_LISTING_.
===============

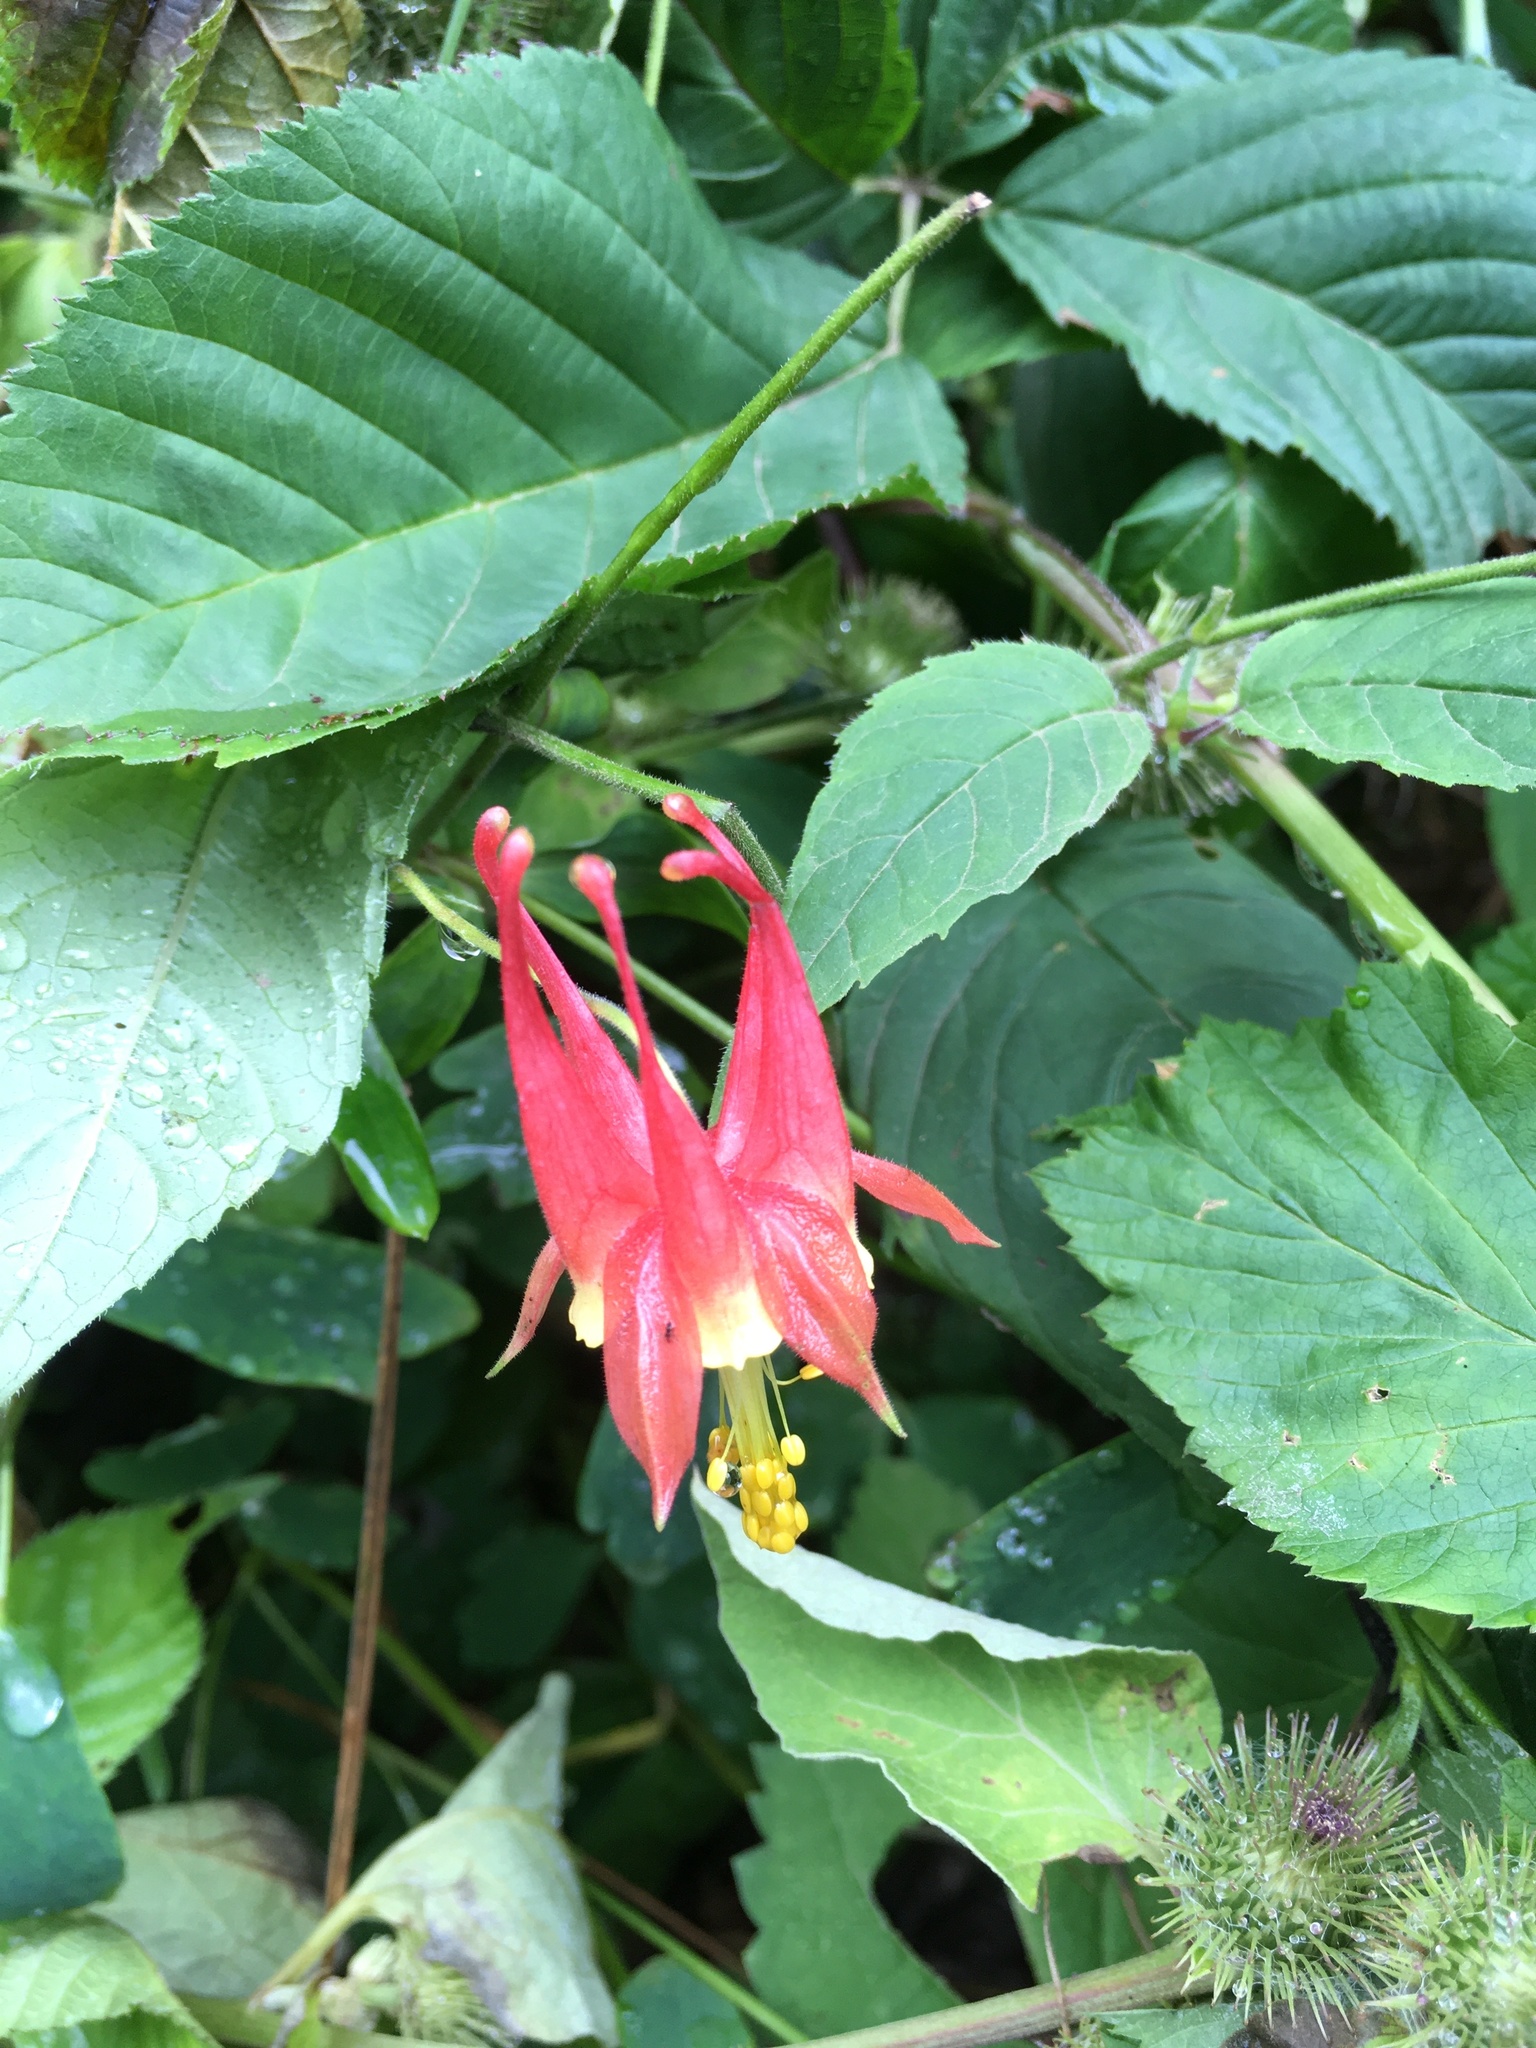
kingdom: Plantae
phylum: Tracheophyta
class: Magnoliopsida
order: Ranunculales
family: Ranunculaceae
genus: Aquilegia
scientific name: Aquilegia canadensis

===============

_TASK TO COMPLETE_. Reproduce every line of the listing above word for word, leaving out the picture.

_TASK RESPONSE_.
kingdom: Plantae
phylum: Tracheophyta
class: Magnoliopsida
order: Ranunculales
family: Ranunculaceae
genus: Aquilegia
scientific name: Aquilegia canadensis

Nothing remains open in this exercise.